Jaci Crosby, 34, poses with her 1-year-old son, Everhett Crosby, during a demonstration in support of law enforcement on Sunday. An organizer of the event, Crosby said the goal was to come out and show support for the humans behind the badge. Their event drew more than 60 people who showed up at the intersection of Yelm Avenue and First Street.

Community members took to the corner of Yelm Avenue and First Street in Yelm for about two hours on Sunday afternoon to show support for law enforcement officers and wave the American flag in celebration of Flag Day.

More than 60 demonstrators showed up to the event to wave flags and signs and cheer at passing vehicles.
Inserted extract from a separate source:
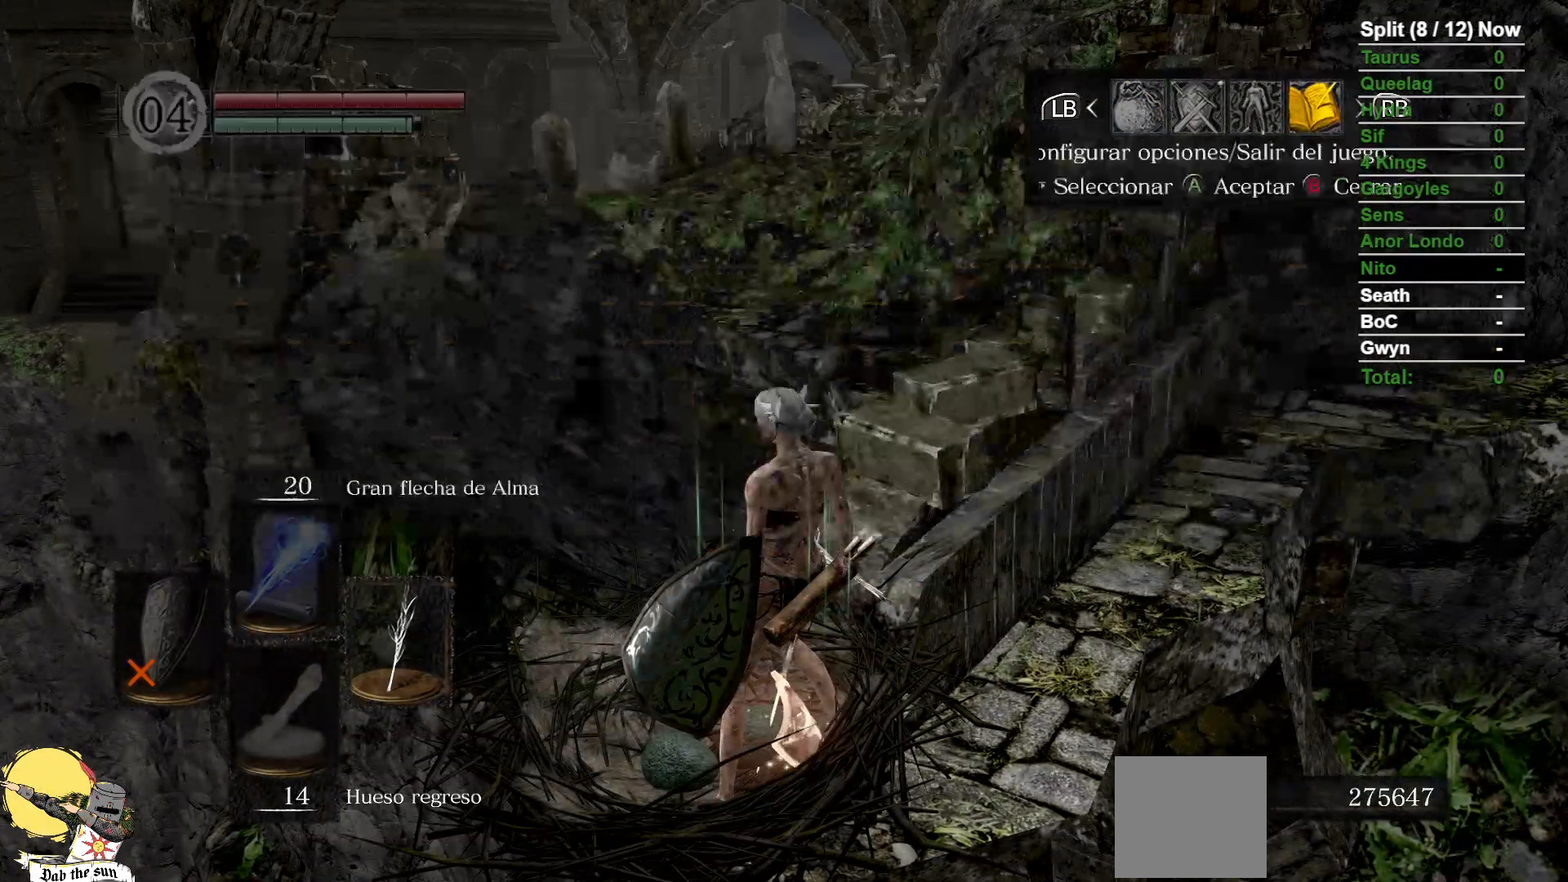
Gameplay with a controller (Xbox layout); each line is a JSON object with the inputs held at the frame after it (dt_ms = milliseconds from this image to that frame). "events" lists button and stick changes between this image and that frame as [ms after this image, input, new state], when the widget could be followed in between. Not read: SELECT START.
{"dt_ms": 500, "buttons": [], "left_stick": "center", "right_stick": "center", "events": [[100, "A", "up"], [183, "A", "down"], [267, "A", "up"], [350, "A", "down"], [467, "A", "up"]]}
Mayor JW Foster also made an appearance to show support.


Citizens from around the area came out Sunday to show support for law enforcement agencies. Many also showed up to celebrate Flag Day.

The event was organized by Jaci Crosby, 34, of Rainier, and her stepmother Tara Jones, 53, of Roy.

The goal of the demonstrators was to show law enforcement officers that they recognize the human behind the badge, Crosby said, especially with widespread criticism going on regarding the U.S. policing system following the death of George Floyd, a 46-year-old black Minneapolis man who died while being held under the knee of a police officer for nearly nine minutes.

Black Lives Matter protesters nationwide have been calling for a reallocation of funds from policing to community programs.


Demonstrators on Saturday gathered at the corner of Yelm Avenue and First Street to show support for law enforcement officers. The U.S. policing system has recently come under intense scrutiny in the wake of the killing of 46-year-old George Floyd, a black Minneapolis man, by the police department.

Jones, the mother of three adults who work in the law enforcement profession, said she agrees that it is time for some reform, but not the kind that has been so widely articulated by those most critical of the police.

“There’s a bad apple in every barrel,” she said, adding that Floyd’s death was absolutely mortifying.

The two said they were surprised with the amount of support they had with their demonstration. A constant barrage of vehicle horns blasted from every turn of the four-way intersection.


Yelm Mayor JW Foster made a brief appearance at the two-hour-long demonstration Sunday.

Staff from Tim’s Pharmacy also donated coffee to demonstrators, Jones said.

“Mostly, we just wanted to let law enforcement know that we see them and hear them,” said Crosby, the wife of a Thurston County Sheriff’s Office deputy. “We’re not here to put anybody down, we’re just here to lift them up.”


Supporters sit on the bed of a truck Sunday afternoon in the parking lot of Tim's Pharmacy.

The event, named Back the Blue on Facebook, is part of a larger public awareness campaign in support of officers nationwide.

“Our aim is to boost morale among law enforcement officers who feel dispirited by the increasing negativity barraging the badge and what it stands for,” details for the event’s Facebook page read. “To show them our love and support in a time when so many of our officers have been met with violence and hatred.”


With signs and flags in hand, Back the Blue demonstrators cross the street of Yelm Avenue to merge with another group shortly before the end of the protest.